No two games play out the same way. The divine drafting system — where players select or are assigned gods with distinct favor mechanics and intervention abilities — ensures that each playthrough has a unique strategic identity. The gods are the variable that makes the game replayable.

Passive, async pacing

Players engage on their own schedule without being pressured. There are no timers, no push notifications, no artificial urgency. A round might run for hours, but a player can check in once and submit their actions whenever suits them. This is fundamental to Pantheon's casual design.

Emergent narrative

World events, god interventions, and player choices combine to tell a different story every game. The interaction between multiple players' decisions, the gods' will, and the world itself creates narratives that nobody fully controls — they emerge from the system.

Strategic flexibility

The game nudges players out of their comfort zones without forcing them. Divine abilities, world events, and game mechanics encourage experimentation, but players always retain meaningful choice in how they respond and adapt.

Always in the game

No player elimination. Everyone remains relevant and able to influence the outcome until the final round. Even a player who has lost military ground can pivot through diplomacy, recover with divine aid, or shift to a different victory path.

Title + Naming

The working title is Pantheon: Will of the Gods. "Pantheon" functions as a clean, memorable standalone title — players casually calling it "Pantheon" is intentional and desirable. The subtitle contextualizes the divine theme and clarifies that this is a game about the will of multiple gods, not the worship of a single deity. Together, the title and subtitle form the complete brand identity.

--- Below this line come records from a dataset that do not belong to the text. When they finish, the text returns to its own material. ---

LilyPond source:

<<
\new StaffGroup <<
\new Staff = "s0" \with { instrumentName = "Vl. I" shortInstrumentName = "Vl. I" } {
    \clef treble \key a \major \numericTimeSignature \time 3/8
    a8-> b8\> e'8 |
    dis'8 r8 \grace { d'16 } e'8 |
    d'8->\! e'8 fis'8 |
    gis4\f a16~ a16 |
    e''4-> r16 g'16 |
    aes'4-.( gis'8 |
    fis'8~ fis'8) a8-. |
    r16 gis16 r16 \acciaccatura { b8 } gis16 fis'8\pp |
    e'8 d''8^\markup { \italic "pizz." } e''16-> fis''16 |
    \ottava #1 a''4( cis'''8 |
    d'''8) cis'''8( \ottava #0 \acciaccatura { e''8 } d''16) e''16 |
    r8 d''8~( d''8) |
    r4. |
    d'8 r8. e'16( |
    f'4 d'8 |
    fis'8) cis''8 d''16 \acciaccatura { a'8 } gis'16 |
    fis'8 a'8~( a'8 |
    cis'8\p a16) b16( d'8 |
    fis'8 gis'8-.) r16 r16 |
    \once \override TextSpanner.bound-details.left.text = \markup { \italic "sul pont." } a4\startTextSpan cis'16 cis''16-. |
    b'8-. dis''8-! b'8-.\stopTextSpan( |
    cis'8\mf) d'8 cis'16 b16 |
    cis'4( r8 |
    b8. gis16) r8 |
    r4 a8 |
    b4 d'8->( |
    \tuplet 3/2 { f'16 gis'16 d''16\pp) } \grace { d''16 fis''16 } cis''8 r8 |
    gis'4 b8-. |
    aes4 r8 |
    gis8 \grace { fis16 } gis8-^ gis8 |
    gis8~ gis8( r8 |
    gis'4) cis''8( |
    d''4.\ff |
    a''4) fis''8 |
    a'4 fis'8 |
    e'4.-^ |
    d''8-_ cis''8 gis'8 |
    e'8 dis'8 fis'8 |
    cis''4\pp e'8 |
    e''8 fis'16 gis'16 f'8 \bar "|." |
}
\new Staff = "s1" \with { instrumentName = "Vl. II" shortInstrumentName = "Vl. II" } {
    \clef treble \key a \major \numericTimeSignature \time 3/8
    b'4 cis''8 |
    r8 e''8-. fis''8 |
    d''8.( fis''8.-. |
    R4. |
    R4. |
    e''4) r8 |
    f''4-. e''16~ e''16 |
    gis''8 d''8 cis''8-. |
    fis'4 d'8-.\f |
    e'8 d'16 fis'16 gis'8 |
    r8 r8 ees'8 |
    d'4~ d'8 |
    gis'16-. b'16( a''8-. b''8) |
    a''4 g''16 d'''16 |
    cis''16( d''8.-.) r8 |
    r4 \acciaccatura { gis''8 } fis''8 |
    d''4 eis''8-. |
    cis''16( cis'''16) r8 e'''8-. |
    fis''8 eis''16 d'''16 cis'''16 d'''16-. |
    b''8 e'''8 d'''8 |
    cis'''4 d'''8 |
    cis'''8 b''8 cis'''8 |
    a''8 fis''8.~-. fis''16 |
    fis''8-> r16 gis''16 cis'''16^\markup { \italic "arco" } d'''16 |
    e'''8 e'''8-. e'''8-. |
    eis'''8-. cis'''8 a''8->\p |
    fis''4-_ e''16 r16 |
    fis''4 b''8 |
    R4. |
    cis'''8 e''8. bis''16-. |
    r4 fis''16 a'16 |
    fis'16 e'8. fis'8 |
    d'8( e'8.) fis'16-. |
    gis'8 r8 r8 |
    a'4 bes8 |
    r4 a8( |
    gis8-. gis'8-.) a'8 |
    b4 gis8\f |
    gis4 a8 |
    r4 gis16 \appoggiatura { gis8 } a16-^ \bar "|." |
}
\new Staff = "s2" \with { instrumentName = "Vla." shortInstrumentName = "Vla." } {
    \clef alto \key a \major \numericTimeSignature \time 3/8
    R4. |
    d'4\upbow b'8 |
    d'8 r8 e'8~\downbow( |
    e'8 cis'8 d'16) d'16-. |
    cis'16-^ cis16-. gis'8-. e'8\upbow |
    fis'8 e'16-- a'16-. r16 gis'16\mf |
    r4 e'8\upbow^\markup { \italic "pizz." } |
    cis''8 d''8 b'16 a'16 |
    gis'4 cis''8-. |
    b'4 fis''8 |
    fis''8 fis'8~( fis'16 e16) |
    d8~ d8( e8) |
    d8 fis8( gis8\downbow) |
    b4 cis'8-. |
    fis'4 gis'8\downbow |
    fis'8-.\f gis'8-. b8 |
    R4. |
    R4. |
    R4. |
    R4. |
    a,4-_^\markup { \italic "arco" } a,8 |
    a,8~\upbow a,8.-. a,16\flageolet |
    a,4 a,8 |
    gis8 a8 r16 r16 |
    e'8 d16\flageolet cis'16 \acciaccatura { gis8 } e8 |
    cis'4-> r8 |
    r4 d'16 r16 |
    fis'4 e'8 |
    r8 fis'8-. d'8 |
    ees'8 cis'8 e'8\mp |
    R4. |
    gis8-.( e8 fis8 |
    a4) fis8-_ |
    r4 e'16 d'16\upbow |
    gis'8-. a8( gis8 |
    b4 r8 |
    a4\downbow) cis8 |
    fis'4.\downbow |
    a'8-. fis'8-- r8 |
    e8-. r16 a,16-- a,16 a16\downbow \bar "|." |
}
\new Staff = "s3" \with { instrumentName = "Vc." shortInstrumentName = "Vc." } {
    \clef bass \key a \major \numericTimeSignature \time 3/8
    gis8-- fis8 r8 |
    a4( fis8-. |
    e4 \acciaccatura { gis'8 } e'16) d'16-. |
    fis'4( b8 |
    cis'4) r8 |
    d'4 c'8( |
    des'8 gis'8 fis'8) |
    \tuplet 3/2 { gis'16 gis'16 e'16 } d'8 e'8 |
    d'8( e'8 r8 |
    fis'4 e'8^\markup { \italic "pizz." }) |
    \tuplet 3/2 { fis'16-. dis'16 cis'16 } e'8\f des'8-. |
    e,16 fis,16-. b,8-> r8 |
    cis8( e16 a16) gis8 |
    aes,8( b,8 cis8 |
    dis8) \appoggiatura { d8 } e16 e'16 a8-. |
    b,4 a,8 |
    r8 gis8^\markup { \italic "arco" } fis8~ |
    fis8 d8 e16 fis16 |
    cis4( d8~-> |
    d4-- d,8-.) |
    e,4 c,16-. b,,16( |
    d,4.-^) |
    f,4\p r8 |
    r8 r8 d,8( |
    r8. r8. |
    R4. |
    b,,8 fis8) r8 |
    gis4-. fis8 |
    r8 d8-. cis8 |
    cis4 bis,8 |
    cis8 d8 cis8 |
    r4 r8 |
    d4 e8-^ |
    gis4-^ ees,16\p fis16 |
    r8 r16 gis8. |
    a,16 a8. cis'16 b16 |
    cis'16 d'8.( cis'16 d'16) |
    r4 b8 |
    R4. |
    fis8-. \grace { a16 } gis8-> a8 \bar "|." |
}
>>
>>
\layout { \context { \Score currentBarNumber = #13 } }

Alternate Titles (Reserved)

Three alternates are held in reserve for future consideration:

Dawnreign — A strong standalone title with a subtle nod to slow-burn pacing and the emergence of something new. It reads well alone and could work as a rebrand if player testing suggests a shift away from the divine framing.

Godsreign — Direct and thematic. Its viability depends on how central the gods feel to players in testing. If divine intervention and god abilities dominate the experience, this could be the right title.

Godsend — Kept in reserve. It may suit an in-game mechanic, event name, or expansion better than a primary title, but it remains a strong alternative if the brand identity needs to shift.